Being on a school board is work, but has its moments
The easiest place to find a member of any school board is at a monthly school board meeting. That meeting is where options are discussed and weighed, where budgets are approved, and where the education of the area's children is decided.
Like the students they oversee, school board members are always learning, and their time is devoted to more than the board meeting that usually occurs once a month in the district.
"If I were to put an hour to it, and that of course would vary month to month, but on an average I would say at least 20 to 30 hours, and I'm probably underestimating that," said Dana Laine, chair of the Frazee-Vergas School Board, who is in her fifth year on the board.
"It just kind of depends on the type of work and the time of year we're in. But pretty much, most of the members have two or three committee meetings a month."
Of course, committee meetings are par for the course on school boards, but Laine said sometimes the board has to meet more than once a month to keep everyone on the same page, or seven different board members are going to the superintendent for more information on an issue.
She expects more meetings in the coming months when the board will work on building and planning for the district after passing its referendum last fall.
"It is a part-time job," said Vicky Grondahl, chair of the Lake Park-Audubon School Board, in her fourth term on the school board.
"Educating yourself, going to public meetings, getting phone calls at home, talking to people on the street, all of that is part of our job. And much of that unpaid for. When someone comes up and talks to you, stops you at the grocery store and wants to talk to you about an issue, you stand and you talk and discuss what's going on. It's a part-time job, involving a tremendous number of hours. I know people don't understand how much work we put in."
Detroit Lakes School Board clerk Terrie Boyd had to think about it a bit. She figured at least 40 hours a month covers it, not including attending district activities. With the monthly meetings, committee meetings, keeping up on goings-on in the district, the state and federal legislature, and keeping up with policy, not to mention the occasional stops in public with interested in district business.
"I always want to know what people are thinking," she said.
Each of the school board members said the boards they are on strive to put the best people in the best positions to do a good job. Financially-savvy members are put on finance committees, educators work on curriculum or check out new textbooks. New board members also look to more experienced board members for guidance.
Waubun-Ogema-White Earth Community School's board chair Jim Helliksen, in his eighth year on the board, said the hours vary for certain months of the year with some times heavier than others, such as contract negotiations and various committee meetings.

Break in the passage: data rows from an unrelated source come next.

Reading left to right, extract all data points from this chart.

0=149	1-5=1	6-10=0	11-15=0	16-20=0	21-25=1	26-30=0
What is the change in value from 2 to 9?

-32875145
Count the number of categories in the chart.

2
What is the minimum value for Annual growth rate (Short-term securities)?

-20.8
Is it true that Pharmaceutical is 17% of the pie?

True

"There is a lot of paperwork that we have to read and keep up on. There's new laws and changing laws and new formulas for financing that always have to be looked into and researched and kept abreast of because it's an ever-changing, evolving thing," he said.
"We have various committees that all the board members share upon, and so it breaks it up a little bit. But as far as the actual time, it's quite lengthy in a month's time.

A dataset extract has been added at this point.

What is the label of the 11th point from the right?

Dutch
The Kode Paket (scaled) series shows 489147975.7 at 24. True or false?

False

"Usually you can easily spend 3-4 hours just going over each month's board packet and that's on a fairly blasé board meeting because there's a lot of information you have to go through and dissect and sometimes you have questions."

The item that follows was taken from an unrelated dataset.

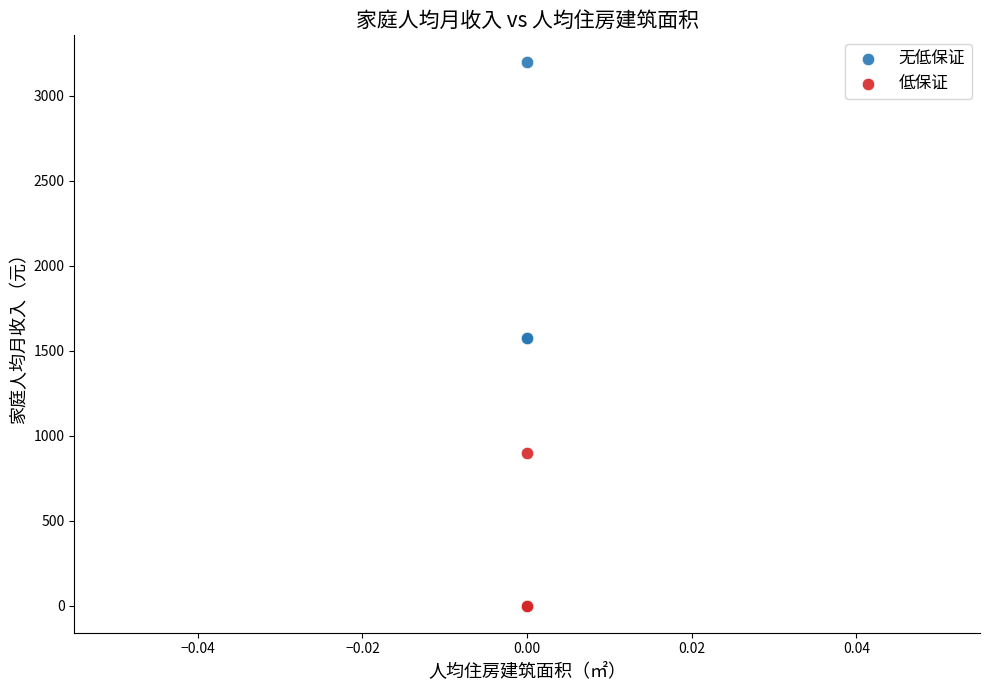

What are all the series names shown in the legend?

无低保证, 低保证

When asked about what challenges their districts are facing, all the board members talked about education funding on the federal and state levels.
Helliksen said it's important to continue funding successful programs and maintaining financial stability in the future.
Laine said that since the referendum passed last fall, her district faces the challenge of implementing programs the public sees as a priority.
Boyd said the DL district is just establishing its footing after getting a new superintendent, is working on creating a strategic planning document for future progress, and is trying to find ways "to stretch that dollar further" to keep the district financially fit.
Grondahl said her board is facing the challenge of coming up with a solution for LP-A's building situation and handling the lack of state funding.
"There's dwindling resources every year and increasing costs and rising expectations and that is an equation that is a formula for failure. Those are some of the real challenges that are facing any board lately," she said.
But Grondahl said financial challenges aren't all that face school boards. A change in public attitude since she was first elected to the school board 14 years ago could be attributed to education funding moving from the state and federal level to the local level.
"I see an attitude of distrust, hostility and thinking that school boards have ulterior motives," she said.
"Most school board members are very dedicated to the job of providing the best quality education they can to students and I'm very upset by the attitude I see in the public. I think that's a real challenge that board members face now."
Now is the time to let district school boards know their hard work is appreciated. The Minnesota School Board Association designated Feb. 25 to Feb. 29 as School Board Appreciation Week.
For all the work that goes on in front of the public and behind the scenes, for grocery store stops and committee meetings, for handling the pressures of public service with grace, now is the time to offer a sincere "thank you" to those who serve their communities and future generations through the education of children.